Because terrorism is a relatively new phenomenon, it always feels very current and therefore really interesting. More broadly with a course like this or any in the school of politics, the nature of what we’re studying changes all the time, so there’s always opportunity to be cutting edge and really exploring new elements to world politics. This makes studying so much more interesting, and therefore personally makes me more passionate about it, as I want to find out more and more.
What do you think of your course so far – what aspects of the course have you enjoyed the most or are looking forward to the most?

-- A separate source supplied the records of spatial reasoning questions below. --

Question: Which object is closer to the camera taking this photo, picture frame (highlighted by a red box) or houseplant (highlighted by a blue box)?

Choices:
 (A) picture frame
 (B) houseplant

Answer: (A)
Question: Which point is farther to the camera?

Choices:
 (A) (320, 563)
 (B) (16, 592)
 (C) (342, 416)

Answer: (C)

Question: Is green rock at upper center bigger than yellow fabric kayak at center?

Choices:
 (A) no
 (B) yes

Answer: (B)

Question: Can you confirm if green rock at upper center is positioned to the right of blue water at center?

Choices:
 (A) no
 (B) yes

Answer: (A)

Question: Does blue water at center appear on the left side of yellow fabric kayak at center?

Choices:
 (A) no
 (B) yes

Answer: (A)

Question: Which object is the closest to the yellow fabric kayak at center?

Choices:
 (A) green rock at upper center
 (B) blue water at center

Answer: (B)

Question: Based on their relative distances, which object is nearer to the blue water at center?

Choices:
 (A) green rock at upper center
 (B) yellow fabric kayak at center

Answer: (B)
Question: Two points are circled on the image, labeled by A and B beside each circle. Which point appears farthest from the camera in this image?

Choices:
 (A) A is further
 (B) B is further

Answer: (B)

The course content is really good, and I think that has been the highlight so far. Studying things I did not really know much about before, such as the connection between world politics and popular culture, in the PIED 5547M module. The teaching has also been really good in the course, and lecturers have always gone above and beyond in supporting student learning, and new ideas across the modules.
What would you say about the learning facilities in the School and at the University in general?

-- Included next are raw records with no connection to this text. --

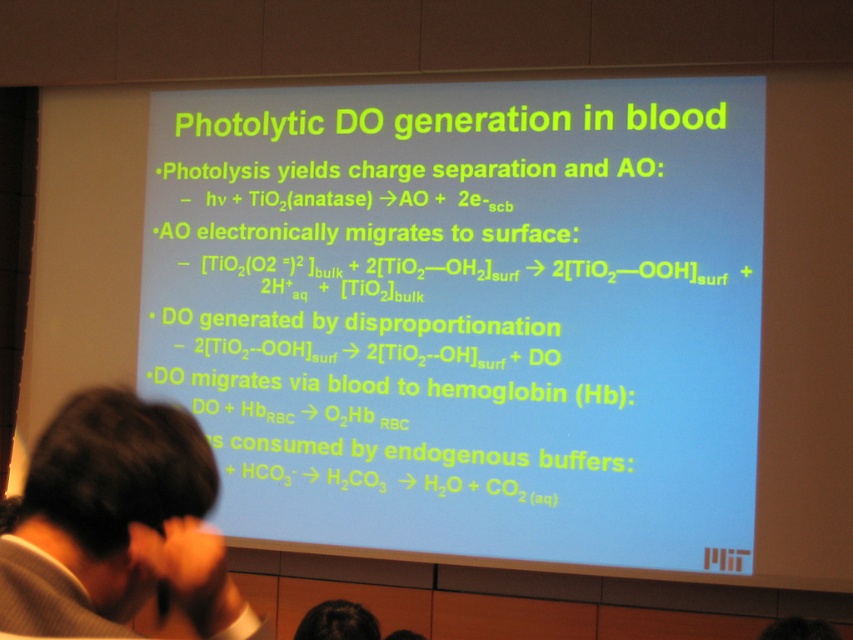
You are a student attending a lecture and see the slide displayed. The professor asks you to locate the main title of the slide. Where is the white text on blue background at center located on the slide?

The white text on blue background at center is located at point [467,312] on the slide.

You are a student sitting in the front row of the lecture hall. You notice the white text on blue background at center and the dark hair at lower left in your view. Which object is positioned more to the right side of your field of view?

The white text on blue background at center is positioned more to the right side of your field of view compared to the dark hair at lower left.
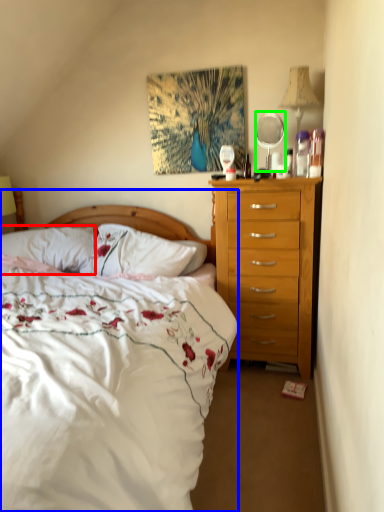
Question: Estimate the real-world distances between objects in this image. Which object is farther from pillow (highlighted by a red box), bed (highlighted by a blue box) or mirror (highlighted by a green box)?

Choices:
 (A) bed
 (B) mirror

Answer: (B)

The amount of learning facilities at the University are great. With 4 libraries, there’s so much access to information, and spaces to learn it’s really useful. The POLIS department itself provides great spaces to work and share ideas and also puts on a great deal of extra-curricular opportunities such as guest speakers and careers help, which add to the learning experience. Lecturers are also really keen to share new ideas they’re working on whether formally or informally, which also makes for a great learning environment.
How do you find the student support in the School?
Student support in the school is absolutely amazing, the department has ran campaigns which push for extra support for students in terms of mental health and stress, which I think is a great step forward in supporting students as best as possible. In terms of academic support, this too is great, and often lecturers put on ‘office hours’ and drop-in sessions outside of term time, or normal working hours to help students learn better and achieve more.
What other activities are available for students to take part in outside of their studies, and which ones have you tried out yourself? (e.g. Clubs & Societies/activities in the School).
The University, in general, has so many societies to join, that anyone would be struggling not to find at least one they would enjoy. Personally, I was a member of the German society and POLIS society at undergraduate, and have continued to be a member of POLIS this year. In the school, activities are organized all the time, as a way to make students feel more included as part of a department community. These include community events every term, events specific to international students, as well as a range of sports and activities to make everyone feel like more of a community. As the course rep for my course, I have been present in a lot of the meetings arranging these events, and a lot of effort goes into making everyone feel welcome within the POLIS department.
What do you think about Leeds as a city?
Leeds is a great place to be a student and having been here for almost five years, I can comfortably say there’s not just something for everyone, but also more things to be discovered the longer you stay here. Student areas of Hyde Park and Headingley are really great social areas with loads of good bars and places to have fun. The city centre itself is also great and has loads of good bars, clubs and places to enjoy yourself. The city’s also big enough to have everything you need, but not too big that you feel lost, as maybe would be the case in London or Manchester
What would you say to anyone thinking of applying to your course?
That it’s a great course, and you can edit it to fit your interests in the field of security studies really well. There’s a broad range of approaches you can take to study what you really find interesting. All in all, it’s a very interesting course and I would recommend it to anyone thinking of studying security studies, or even who just has an interest in politics and international relations.
What do you plan to do once you’ve finished your course? What are your career aspirations?
At present, I’m still a little unsure of my exact career direction, but I am considering further study, and looking for PhD opportunities, and also considering a career in the PREVENT programme, which deals with preventing terrorism and radicalization taking place in the UK.